Happy Friday, friends!
The weekend? Aw, you shouldn’t have…
A little bit of joy to kick us off here — while one Hollywood Chris certainly dominated the headlines this week, he should certainly be on Guard because the other Chrises are not slowing down. I missed this last week, but check out Chris Hemsworth crashing a live news broadcast in Australia:
No new TIFF reviews today (or NYFF, which kicked off yesterday and I am also covering), but here’s a new movie you can watch from a streaming service! It’s perhaps a little too dark to serve as the main recommendation, but if you’re looking for a sharp revision to the teen illness movie, I’d recommend Babyteeth on Hulu. (And when you’re done, check out my interview with director Shannon Murphy!)
Here’s something cool that was news to me: in a number of states, you can track the status of your absentee ballot like a package! The Washington Post breaks down how you can go about accessing this feature, provided you are voting in a place that allows for it.

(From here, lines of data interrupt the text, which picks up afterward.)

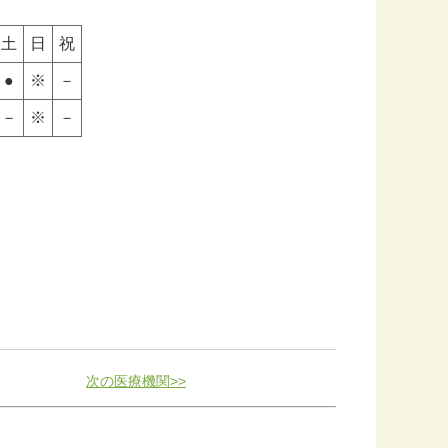
土
日
祝
●
※
－
－
※
－
次の医療機関>>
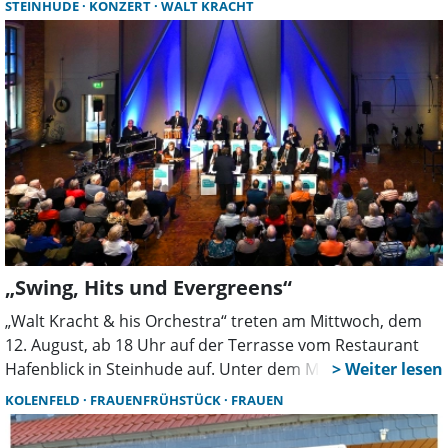
STEINHUDE
KONZERT
WALT KRACHT
dringend eine Kassenwartin gesucht, damit die
Vereinsarbeit weitergehen kann.
„Swing, Hits und Evergreens“
„Walt Kracht & his Orchestra“ treten am Mittwoch, dem
12. August, ab 18 Uhr auf der Terrasse vom Restaurant
Hafenblick in Steinhude auf. Unter dem Motto „Swing, Hits
& Evergreens” präsentiert die Formation ein vielseitiges
KOLENFELD
FRAUENFRÜHSTÜCK
FRAUEN
Musikprogramm, welches Generationen verbindet.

Lest you doubt we’re all connected, I can confirm that I did, in fact, see the effects of smoke blowing from the West Coast all the way to NYC. (Even from my tiny window out onto the world from being cooped up inside my apartment!) As if we needed a reminder that we’re all in this together, that a problem for Americans anywhere is a problem for Americans everywhere. If you want to see some pictures — nowhere near as dramatic as Oregon or San Francisco — Time Out New York put some together along with some organizations to help firefighters and civilians alike affected by the climate crisis.
Now, what you came for…
DAY 190: One Flew Over the Cuckoo’s Nest (available on Netflix)
It would appear that, in honor of Netflix dropping their Ryan Murphy-created Ratched series today, they’ve also added *gasp* a film made before 2000: the movie that inspired the titular character, 1975’s One Flew Over the Cuckoo’s Nest. This is among the all-time greats and one of only three movies to win the top five prizes at the Oscars (Best Picture, Director, Actor, Actress and Screenplay). I had the chance to see it earlier this year in a thing called a theater, and its immense power rocked me to my core once again.
Perhaps a film about life inside a mental institution does not exactly sound like the most appetizing watch given how much time many of us have spent inside confined spaces ourselves in 2020. But One Flew Over the Cuckoo’s Nest is not claustrophobic in the slightest, nor is it a film defined by isolation or captivity. It’s a film alive with the crackling energy from Jack Nicholson’s live-wire of a performance as Randall P. McMurphy, perhaps the purest expression of his raw star power and magnetism. He’s not actually insane — at least, not when he arrives — but is still capable of bringing the crazy as he attempts to avoid doing hard labor in prison.
Yet his radical streak, emblematic of the ‘60s counterculture in which the film is steeped, butts heads sharply with the ward’s head nurse, Mildred Ratched (Louise Fletcher). Her stern, chilly performance is the stuff of nightmares … but just delicately pitched enough that I suppose Ryan Murphy felt he could reclaim the character for feminism. Director Miloš Forman, a Czech ex-pat, found in Nurse Ratched the embodiment of the totalitarian regime he fled in his communist homeland. It’s by no means the first or the last instance of an unstoppable force meeting an immovable object, but it’s certainly among the most memorable committed to cinema.
McMurphy inspires the men around him with the hope of rebellion in the face of Ratched’s tyrannical rule. Further, he helps them realize the ways in which the institution has warped their minds to accept a diminished sense of self. But little does he know that what keeps them under Ratched’s watchful eye is quite different that the forces binding him there, and that makes all the difference as he learns the upper bounds of resistance that authority will allow.
The system might eat some people alive. But that very act of disruption might set others free. As bittersweet a triumph as that might represent in One Flew Over the Cuckoo’s Nest, it is still a triumph nonetheless. This painful progress of negotiating the limits of control and fighting for autonomy over our minds and bodies is part of the American experience. Here, it’s rendered in all its glories and pains.